Here's a plot, using blended colour. Red channel is S score, blue channel G2M score:
```{r}
Embeddings(seu, "umap") %>%
as_tibble( rownames="cell" ) %>%
add_column(
s_score = seu$cc_score_s,
g2m_score = seu$cc_score_g2m ) %>%
mutate( color = rgb(
red = s_score / max(s_score),
green = 0,
blue = g2m_score / max(g2m_score ) ) ) %>%
ggplot +
geom_point( aes( x=umap_1, y=umap_2, col=I(color) ), size=.3 ) +
coord_equal()
```
### Regressing out the cell cycle
Now, we redo the PCA, with the following modification.
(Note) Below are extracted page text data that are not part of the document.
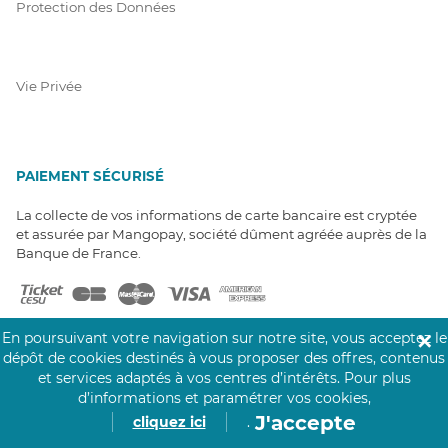
Protection des Données
Vie Privée
PAIEMENT SÉCURISÉ
La collecte de vos informations de carte bancaire est cryptée
et assurée par Mangopay, société dûment agréée auprès de la
Banque de France.
En poursuivant votre navigation sur notre site, vous acceptez le
✕
dépôt de cookies destinés à vous proposer des offres, contenus
et services adaptés à vos centres d’intérêts.
Pour plus
d’informations et paramétrer vos cookies,
NOS PARTENAIRES
J'accepte
cliquez ici
.
Click&Care est soutenu par les Groupes
Caisse des Dépôts et MAIF.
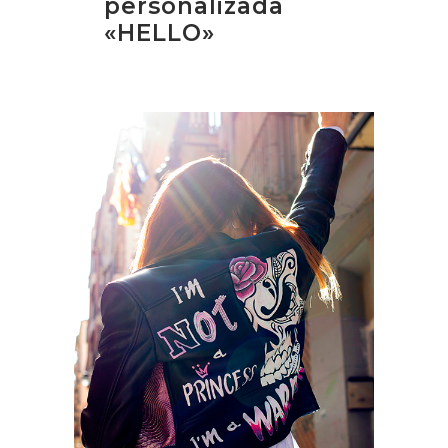
personalizada
«HELLO»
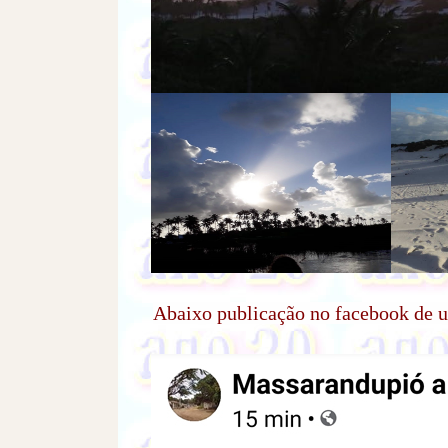
Abaixo publicação no facebook de 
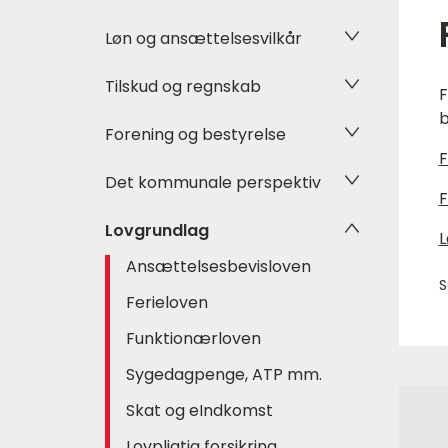
Løn og ansættelsesvilkår
Tilskud og regnskab
F
b
Forening og bestyrelse
F
Det kommunale perspektiv
F
Lovgrundlag
L
Ansættelsesbevisloven
S
Ferieloven
Funktionærloven
Sygedagpenge, ATP mm.
Skat og eIndkomst
Lovpligtig forsikring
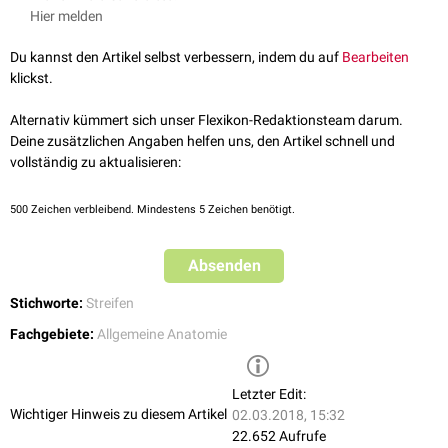
Striae medullares ventriculi quarti
Hier melden
Die Striae medullares erscheinen in
Gehirnschnitten
sehr hell, da die
durchziehenden Strukturen stark
myelinisiert
sind.
Du kannst den Artikel selbst verbessern, indem du auf
Bearbeiten
klickst.
Alternativ kümmert sich unser Flexikon-Redaktionsteam darum.
Deine zusätzlichen Angaben helfen uns, den Artikel schnell und
vollständig zu aktualisieren:
500
Zeichen verbleibend. Mindestens 5 Zeichen benötigt.
Absenden
Stichworte:
Streifen
Fachgebiete:
Allgemeine Anatomie
Letzter Edit:
Wichtiger Hinweis zu diesem Artikel
02.03.2018, 15:32
22.652 Aufrufe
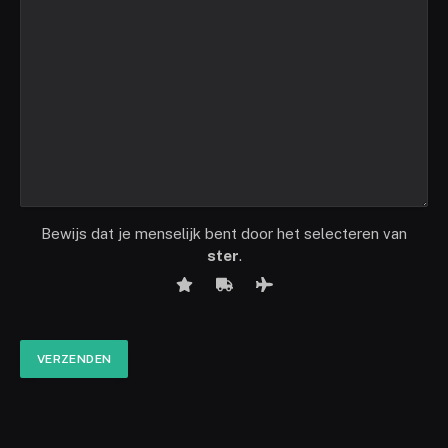
Bewijs dat je menselijk bent door het selecteren van
ster
.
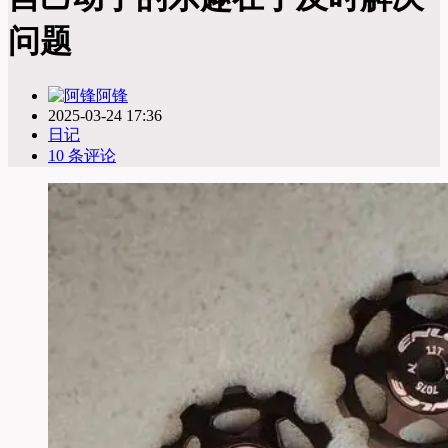
问题
阿锋
2025-03-24 17:36
日记
10 条评论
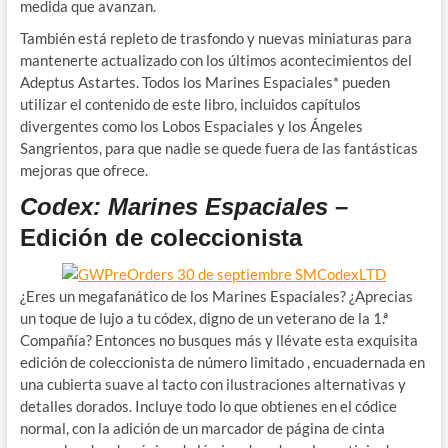
medida que avanzan.
También está repleto de trasfondo y nuevas miniaturas para
mantenerte actualizado con los últimos acontecimientos del
Adeptus Astartes. Todos los Marines Espaciales* pueden
utilizar el contenido de este libro, incluidos capítulos
divergentes como los Lobos Espaciales y los Ángeles
Sangrientos, para que nadie se quede fuera de las fantásticas
mejoras que ofrece.
Codex: Marines Espaciales
–
Edición de coleccionista
¿Eres un megafanático de los Marines Espaciales? ¿Aprecias
un toque de lujo a tu códex, digno de un veterano de la 1.ª
Compañía? Entonces no busques más y llévate esta exquisita
edición de coleccionista de número limitado , encuadernada en
una cubierta suave al tacto con ilustraciones alternativas y
detalles dorados. Incluye todo lo que obtienes en el códice
normal, con la adición de un marcador de página de cinta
Before, we only scaled
and centered the genes, now we regress out the scores.
We demonstrate this with one gene:
```{r}
fit <- lm( LayerData(seu)["Mcm3",] ~ seu$cc_score_s + seu$cc_score_g2m )
fit
head(residuals(fit))
```
Here, we have fitted, for the gene $i=\text{Mcm3}}$, the linear model
$$ y_{ij} = \beta_0 + \beta_\text{S} x^\text{S}_i + \beta_\text{G2M} x^\text{G2M}_i + \epsilon_{ij} $$
and then extracted the residuals $r_{ij} = \hat y_{ij} - y_{ij}$. As residuals, they are already
centered, but still need to be divided by their standard deviation before being given to the PCA.
We do this for each of the highly variable genes.
Unfortunately, this code is quite slow:
```r
sapply( VariableFeatures(seu), function(gene)
lm.fit( cbind( 1, seu$cc_score_s, seu$cc_score_g2m ), LayerData(seu)["Mcm3",] )$residuals ) -> residuals
```
Here's faster code, using the looped linear model solver from the limma package
```{r}
fit <- limma::lmFit(
LayerData(seu)[VariableFeatures(seu),],
cbind( 1, seu$cc_score_s, seu$cc_score_g2m ) )
yhat <- cbind( 1, seu$cc_score_s, seu$cc_score_g2m ) %*% t(fit$coefficients)
residuals <- as.matrix( LayerData(seu)[VariableFeatures(seu),] - t(yhat) )
```
Now let's feed this to the IRLBA PCA and calculate a new UMAP:
```{r}
pca <- irlba::prcomp_irlba( t(residuals), center=FALSE, scale.=TRUE, n=20 )
ump <- uwot::umap( pca$x )
```
The cell cycle is still quite prominent in the new UMAP
```{r}
as_tibble( ump ) %>%
mutate( cluster = seu$seurat_clusters ) %>%
ggplot +
geom_point( aes( x=V1, y=V2, col=cluster ), size=.2 ) +
coord_equal()
```
However, the PCA distances are smaller, as can be seen with Sleepwalk
```{r eval=FALSE}
sleepwalk::sleepwalk( ump, pca$x )
```
### The same with Seurat
We can also let Seurat do all this regressing out:
```{r}
seu %>%
ScaleData( vars.to.regress = c("cc_score_s", "cc_score_g2m") ) %>%
RunPCA( npcs=20 ) %>%
RunUMAP( dims=1:20 ) -> seu2
UMAPPlot(seu2, label=TRUE)
```
Unfortunately, it is hard to say whether Seurat does exactly the same as we have done.